The Fellowship of the Ring
Good and evil are pretty well-defined in <em>The Fellowship of the Ring</em>. Here's the gist: Ring = evil; no Ring = good. The crazy thing about evil in this novel is that is has the power to turn everything else evil, too. Even the most well-intentioned characters can be turned to the dark side by the power of the Ring. Something worth fighting against, we'd say. And except for Tom Bombadil, it seems like every character is in fact involved in the battle between good and evil: this conflict is the driving force in Middle-earth, and in Tolkien's story.
Questions About Good vs. Evil
- How do Hobbits define good and evil? How about the Elves, or the Dwarves? What sense do we get of different moral world views among the good peoples of Middle-earth?

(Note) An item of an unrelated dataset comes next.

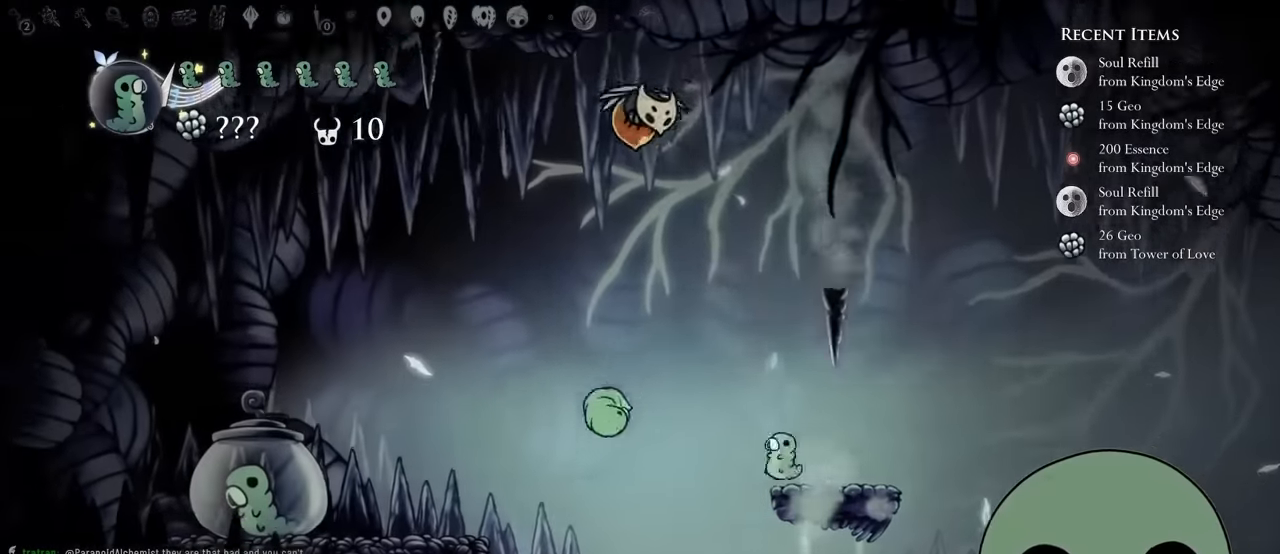
{"dt_ms": 500, "buttons": ["DPAD_LEFT"], "left_stick": "center", "right_stick": "center", "events": [[17, "X", "down"], [250, "DPAD_DOWN", "up"], [333, "X", "up"]]}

- What are some of the behavioral signs that indicate that Saruman and Boromir have gone over to the dark side? How do their speeches of temptation (Saruman to Gandalf and Boromir to Frodo) overlap stylistically?
- What makes Tom Bombadil exempt from Middle-earth's wars between good and evil? Why does he not participate in these moral conflicts? Does Tom Bombadil's neutrality in the face of Sauron become, in itself, a moral problem?
Chew on This
Boromir's fall to the Ring out of desperation to help Gondor suggests that any kind of strong personal attachment to a cause, even if that cause is a virtuous one like patriotism, may be twisted to evil ends. Ideology of any kind can become a root of evil behavior.
By conveying Frodo's unique suitability to carry the Ring because he does not want to and has little faith in his strength, Tolkien implies that the ultimate virtue in Middle-earth is not ability or loyalty alone; it is humility.